HMP Holme House, one of the UK government's trailblazing reform prisons, is awash with drugs — with nearly 60 percent of prisoners claiming it's easy to access illicit substances, according to a report carried out by the HM Inspectorate of Prisons published December 5.
This big, relatively modern prison (25 years old) where men can't get clothes, cleaning materials or bedding but is awash with drugs, illustrates the shambles at the heart of the penal system https://t.co/zcNpedrXkm— Frances Crook (@francescrook) December 5, 2017
Inspectors admitted they "rarely having seen" so many serious and repeated incidents of prisoners under the influence of harmful substances during visits to the category B local prison, near Stockton-on-Tees. They have warned the scale of the drug problem has resulted in a knock on effect to overall prison safety.
Conditions in the prison have deteriorated despite it being one of six jails where governors were given greater powers last year over the prison regime, family visits and rehabilitation services.
In an interview with Sputnik, Robin, a former convict, admitted there are two primary problems inside British prisons — supply and demand.
"The demand isn't generated by drug addicts in prison, but rather by the prison itself. When prisons ruin people with no chance of rehabilitation, and when prisons are institutions designed to harm people, there's little else to do other than get high just to get through the pain. It's often said if you don't have mental health problems or addiction problems before you go in, you will have them when you're in. No matter how much people resist, they'll be crushed and turn to drugs to deal with it," Robin told Sputnik.
In terms of supply, Robin, director of the film Injustice, admitted everybody knows where it comes from. Although, more recently, drones have been used they are merely a distraction.
The ex-inmate says the UK government cannot admit its failure in tackling the drugs menace without undermining the justice system itself, so any initiatives are doomed to failure without addressing the underlying issues.
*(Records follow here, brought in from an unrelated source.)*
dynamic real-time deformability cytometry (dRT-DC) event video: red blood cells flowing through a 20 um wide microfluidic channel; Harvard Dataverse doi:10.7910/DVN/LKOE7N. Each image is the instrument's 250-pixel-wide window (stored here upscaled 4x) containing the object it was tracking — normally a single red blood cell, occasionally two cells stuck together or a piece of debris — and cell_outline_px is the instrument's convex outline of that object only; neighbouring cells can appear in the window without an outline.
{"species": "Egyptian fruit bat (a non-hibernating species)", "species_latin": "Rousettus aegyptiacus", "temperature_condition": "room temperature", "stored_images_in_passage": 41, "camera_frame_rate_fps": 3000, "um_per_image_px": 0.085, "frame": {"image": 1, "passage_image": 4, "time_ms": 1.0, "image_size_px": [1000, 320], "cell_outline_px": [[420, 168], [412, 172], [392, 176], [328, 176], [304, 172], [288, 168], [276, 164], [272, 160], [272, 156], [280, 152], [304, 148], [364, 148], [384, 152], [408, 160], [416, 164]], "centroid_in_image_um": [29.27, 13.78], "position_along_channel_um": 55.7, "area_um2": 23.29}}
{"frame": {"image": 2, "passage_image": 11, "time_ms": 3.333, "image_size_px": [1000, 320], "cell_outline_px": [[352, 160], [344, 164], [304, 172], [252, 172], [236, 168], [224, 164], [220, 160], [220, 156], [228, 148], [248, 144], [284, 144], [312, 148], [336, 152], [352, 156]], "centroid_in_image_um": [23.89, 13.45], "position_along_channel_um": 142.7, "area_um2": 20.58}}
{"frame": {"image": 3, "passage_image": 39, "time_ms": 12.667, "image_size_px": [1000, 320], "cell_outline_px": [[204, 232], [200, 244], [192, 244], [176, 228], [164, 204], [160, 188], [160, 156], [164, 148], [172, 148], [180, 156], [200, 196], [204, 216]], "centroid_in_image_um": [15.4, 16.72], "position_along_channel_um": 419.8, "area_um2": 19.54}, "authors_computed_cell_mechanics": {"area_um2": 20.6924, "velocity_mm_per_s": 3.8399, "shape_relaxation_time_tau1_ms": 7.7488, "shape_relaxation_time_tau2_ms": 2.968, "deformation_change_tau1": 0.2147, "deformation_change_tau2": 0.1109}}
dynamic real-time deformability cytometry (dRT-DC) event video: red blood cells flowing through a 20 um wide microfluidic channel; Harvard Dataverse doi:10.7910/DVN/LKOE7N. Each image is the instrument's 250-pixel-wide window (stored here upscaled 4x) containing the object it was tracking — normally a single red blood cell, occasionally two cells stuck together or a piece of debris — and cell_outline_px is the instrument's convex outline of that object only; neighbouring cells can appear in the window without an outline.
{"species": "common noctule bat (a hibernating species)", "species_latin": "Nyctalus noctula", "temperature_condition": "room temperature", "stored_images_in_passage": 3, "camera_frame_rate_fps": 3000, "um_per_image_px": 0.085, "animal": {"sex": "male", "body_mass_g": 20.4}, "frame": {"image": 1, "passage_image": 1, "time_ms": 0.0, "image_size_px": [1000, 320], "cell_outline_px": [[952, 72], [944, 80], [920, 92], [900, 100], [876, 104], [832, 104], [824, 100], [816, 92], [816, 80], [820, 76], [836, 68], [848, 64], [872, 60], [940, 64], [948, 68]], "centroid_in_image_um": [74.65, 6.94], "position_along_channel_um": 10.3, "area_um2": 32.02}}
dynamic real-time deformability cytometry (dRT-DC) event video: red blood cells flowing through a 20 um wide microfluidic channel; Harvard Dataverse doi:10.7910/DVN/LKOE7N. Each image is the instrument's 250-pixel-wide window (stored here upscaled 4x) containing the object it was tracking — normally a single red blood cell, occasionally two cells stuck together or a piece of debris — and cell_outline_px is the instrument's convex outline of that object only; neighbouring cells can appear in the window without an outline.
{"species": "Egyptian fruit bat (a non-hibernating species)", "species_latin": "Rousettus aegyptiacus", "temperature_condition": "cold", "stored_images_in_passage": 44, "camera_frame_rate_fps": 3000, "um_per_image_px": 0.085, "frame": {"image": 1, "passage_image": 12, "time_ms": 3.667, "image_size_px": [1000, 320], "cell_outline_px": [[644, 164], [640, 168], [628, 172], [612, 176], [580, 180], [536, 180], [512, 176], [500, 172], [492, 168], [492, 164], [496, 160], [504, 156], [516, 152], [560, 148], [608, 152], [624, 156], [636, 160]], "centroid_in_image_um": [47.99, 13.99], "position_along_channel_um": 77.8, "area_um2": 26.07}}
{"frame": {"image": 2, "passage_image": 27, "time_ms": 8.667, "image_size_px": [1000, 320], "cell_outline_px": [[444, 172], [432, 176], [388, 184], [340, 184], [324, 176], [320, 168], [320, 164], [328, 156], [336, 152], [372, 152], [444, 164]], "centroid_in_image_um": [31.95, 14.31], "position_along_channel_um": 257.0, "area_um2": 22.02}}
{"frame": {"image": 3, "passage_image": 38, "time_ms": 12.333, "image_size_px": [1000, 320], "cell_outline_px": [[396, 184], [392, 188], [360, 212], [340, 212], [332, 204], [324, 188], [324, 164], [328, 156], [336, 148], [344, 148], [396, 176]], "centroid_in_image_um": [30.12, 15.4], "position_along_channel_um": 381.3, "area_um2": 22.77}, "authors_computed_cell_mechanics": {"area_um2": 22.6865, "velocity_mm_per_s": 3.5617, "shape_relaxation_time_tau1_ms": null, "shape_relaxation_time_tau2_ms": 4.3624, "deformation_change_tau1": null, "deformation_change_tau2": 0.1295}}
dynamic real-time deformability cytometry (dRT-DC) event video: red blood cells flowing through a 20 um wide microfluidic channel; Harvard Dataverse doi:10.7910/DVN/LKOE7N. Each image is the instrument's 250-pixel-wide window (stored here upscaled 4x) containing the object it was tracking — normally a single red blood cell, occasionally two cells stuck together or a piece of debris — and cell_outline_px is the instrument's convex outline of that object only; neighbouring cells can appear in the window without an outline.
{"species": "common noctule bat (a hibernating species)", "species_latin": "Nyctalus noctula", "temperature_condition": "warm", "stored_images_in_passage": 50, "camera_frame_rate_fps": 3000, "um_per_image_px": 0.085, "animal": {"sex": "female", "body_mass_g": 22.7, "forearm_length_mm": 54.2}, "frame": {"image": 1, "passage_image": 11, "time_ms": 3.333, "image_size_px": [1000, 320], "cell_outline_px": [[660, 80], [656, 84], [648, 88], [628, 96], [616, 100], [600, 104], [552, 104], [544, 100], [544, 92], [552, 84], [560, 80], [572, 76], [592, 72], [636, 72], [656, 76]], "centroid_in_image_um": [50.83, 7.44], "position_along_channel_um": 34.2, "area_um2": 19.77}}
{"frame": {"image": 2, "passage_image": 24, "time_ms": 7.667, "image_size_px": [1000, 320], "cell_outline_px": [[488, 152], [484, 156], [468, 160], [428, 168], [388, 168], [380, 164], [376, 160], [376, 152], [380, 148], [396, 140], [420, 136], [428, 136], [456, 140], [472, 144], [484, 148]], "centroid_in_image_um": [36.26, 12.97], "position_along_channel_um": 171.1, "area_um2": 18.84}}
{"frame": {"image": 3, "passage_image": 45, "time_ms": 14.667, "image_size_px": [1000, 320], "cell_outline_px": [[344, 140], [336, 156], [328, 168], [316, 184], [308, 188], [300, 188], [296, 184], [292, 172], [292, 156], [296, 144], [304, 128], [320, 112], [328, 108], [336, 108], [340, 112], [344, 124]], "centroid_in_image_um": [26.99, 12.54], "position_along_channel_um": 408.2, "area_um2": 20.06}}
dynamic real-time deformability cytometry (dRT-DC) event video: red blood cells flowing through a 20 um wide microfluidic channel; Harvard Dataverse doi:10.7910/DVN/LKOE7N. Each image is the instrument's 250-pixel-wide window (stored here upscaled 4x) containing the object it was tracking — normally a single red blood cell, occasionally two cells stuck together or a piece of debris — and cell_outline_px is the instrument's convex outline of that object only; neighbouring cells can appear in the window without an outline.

"To do that would mean to fundamentally change the system. But to do that would be be massively unpopular when we have a media system thriving on stoking public ire towards people who have been convicted. It is for this reason we have to understand prisons as a system rooted in failing public culture," Robin explained.
Impossible to Control
His comments were supported by Dr. David Scott, senior lecturer in criminology at the Faculty of Arts and Social Services at The Open University, who agreed the main routes for drugs getting into jails are through prison staff, family visits and drop-offs over the fence, perhaps via drones.
"It is very difficult to control the supply of drugs because there is enormous demand for illicit substances in prison. There is massive demand for drugs in prison because prison life is so boring, mundane and prisoners find it hard to deal with the awareness their lives are wasting away behind bars. Prisoners take drugs to cope with the daily grind of prison. It is a way of making them less conscious of the pain of incarceration. Prisons have always had problems with substance usage, and prison is not conducive to helping people come off drugs," he told Sputnik.
He added there is an urgent need for a harm reduction strategy for substance use in prison including therapeutic interventions that can help people to turn their lives around.
"If we want to deal with drug usage more broadly we need social policies in wider society that allow people to have fulfilling lives and make lasting relationships and connections with their communities. Taking drugs is a reflection of loneliness, isolation and despair, whether in prison or elsewhere," Dr. Scott argued.
Reduce the Demand
Similarly, Andrew Neilson, director of campaigns at the Howard League for Penal Reform, said drugs is a serious issue in Holme House as it is in many other prisons.
"Where there is drug abuse there is also debt and violence, and these problems have become more severe as prisons have become increasingly overstretched," he told Sputnik.
In order to reduce the supply of drugs in prisons, the demand has to be curbed, which means ensuring prisons are properly resourced and prisoners are occupied with purposeful activity, such as work, education, training and exercise, Mr. Nelson explained.
He called for bold but sensible action to reduce the prison population as this would save lives, protect staff and prevent more people being swept away into deeper currents of crime and despair.
During their investigations, inspectors found 36 percent of mandatory drug tests at the 1,2000 inmate jail were positive when new psychoactive substances were included, while 60 percent of prisoners admitted it was easy to get drugs.
Peter Clarke, chief inspector of prisons, said: "The prison was not as safe as it had been — at the heart of our concerns was a very serious problem with drugs. The threat to the well-being of individuals was manifest and rarely have we seen so many serious and repeated incidents of prisoners under the influence of harmful substances. Illegal drugs, principally new psychoactive substances, were too easily available and were leading to potentially life-threatening medical incidents. The jail did not have an effective strategy to reduce the drug supply."
In July, it was revealed officers at the prison were becoming ill after inhaling the so-called zombie drug Spice.
The report concludes there is a need for greater attention to the basic requirements of safety, decency, and prisoner rehabilitation.